В книге рассказывается история главного героя, который сталкивается с различными проблемами и препятствиями на протяжении всего своего путешествия. По пути он встречает множество второстепенных персонажей, которые играют важные роли в истории. Благодаря опыту главного героя книга исследует такие темы, как любовь, потеря, надежда и стойкость. По мере того, как главный герой преодолевает свои трудности, он усваивает ценные уроки жизни и растет как личность.
В книге рассказывается история главного героя, который сталкивается с различными проблемами и препятствиями на протяжении всего своего путешествия. По пути он встречает множество второстепенных персонажей, которые играют важные роли в истории. Благодаря опыту главного героя книга исследует такие темы, как любовь, потеря, надежда и стойкость. По мере того, как главный герой преодолевает свои трудности, он усваивает ценные уроки жизни и растет как личность.

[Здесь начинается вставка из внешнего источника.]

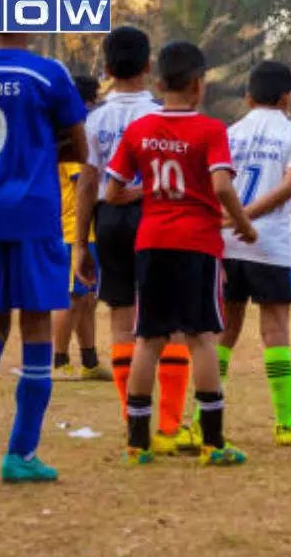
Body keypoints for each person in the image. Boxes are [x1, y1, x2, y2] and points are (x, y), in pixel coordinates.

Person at [88, 40, 258, 466]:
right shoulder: (210, 130)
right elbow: (220, 185)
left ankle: (137, 444)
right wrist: (242, 222)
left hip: (151, 241)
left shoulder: (140, 130)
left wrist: (155, 190)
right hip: (196, 243)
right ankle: (212, 443)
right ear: (199, 85)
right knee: (202, 336)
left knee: (148, 338)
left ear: (159, 81)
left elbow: (111, 190)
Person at [0, 31, 89, 488]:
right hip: (33, 210)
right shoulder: (48, 73)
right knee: (34, 325)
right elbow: (81, 148)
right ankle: (22, 453)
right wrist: (42, 151)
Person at [73, 26, 197, 456]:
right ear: (149, 67)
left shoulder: (95, 119)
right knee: (173, 321)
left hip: (108, 222)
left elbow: (87, 184)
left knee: (121, 319)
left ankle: (134, 423)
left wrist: (78, 243)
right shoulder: (163, 115)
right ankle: (169, 424)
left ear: (107, 69)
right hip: (157, 215)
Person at [216, 60, 291, 446]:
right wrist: (247, 218)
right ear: (287, 97)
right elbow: (288, 187)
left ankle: (203, 420)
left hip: (226, 242)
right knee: (275, 332)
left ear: (248, 96)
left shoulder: (229, 133)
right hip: (268, 244)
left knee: (225, 332)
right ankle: (286, 422)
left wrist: (232, 219)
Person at [52, 74, 112, 382]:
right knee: (73, 298)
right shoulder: (72, 138)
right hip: (74, 230)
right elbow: (84, 182)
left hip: (90, 230)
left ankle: (89, 360)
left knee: (87, 299)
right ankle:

В книге рассказывается история главного героя, который сталкивается с различными проблемами и препятствиями на протяжении всего своего путешествия. По пути он встречает множество второстепенных персонажей, которые играют важные роли в истории. Благодаря опыту главного героя книга исследует такие темы, как любовь, потеря, надежда и стойкость. По мере того, как главный герой преодолевает свои трудности, он усваивает ценные уроки жизни и растет как личность.
В книге рассказывается история главного героя, который сталкивается с различными проблемами и препятствиями на протяжении всего своего путешествия. По пути он встречает множество второстепенных персонажей, которые играют важные роли в истории. Благодаря опыту главного героя книга исследует такие темы, как любовь, потеря, надежда и стойкость. По мере того, как главный герой преодолевает свои трудности, он усваивает ценные уроки жизни и растет как личность.
В книге рассказывается история главного героя, который сталкивается с различными проблемами и препятствиями на протяжении всего своего путешествия. По пути он встречает множество второстепенных персонажей, которые играют важные роли в истории. Благодаря опыту главного героя книга исследует такие темы, как любовь, потеря, надежда и стойкость. По мере того, как главный герой преодолевает свои трудности, он усваивает ценные уроки жизни и растет как личность.
В книге рассказывается история главного героя, который сталкивается с различными проблемами и препятствиями на протяжении всего своего путешествия. По пути он встречает множество второстепенных персонажей, которые играют важные роли в истории. Благодаря опыту главного героя книга исследует такие темы, как любовь, потеря, надежда и стойкость. По мере того, как главный герой преодолевает свои трудности, он усваивает ценные уроки жизни и растет как личность.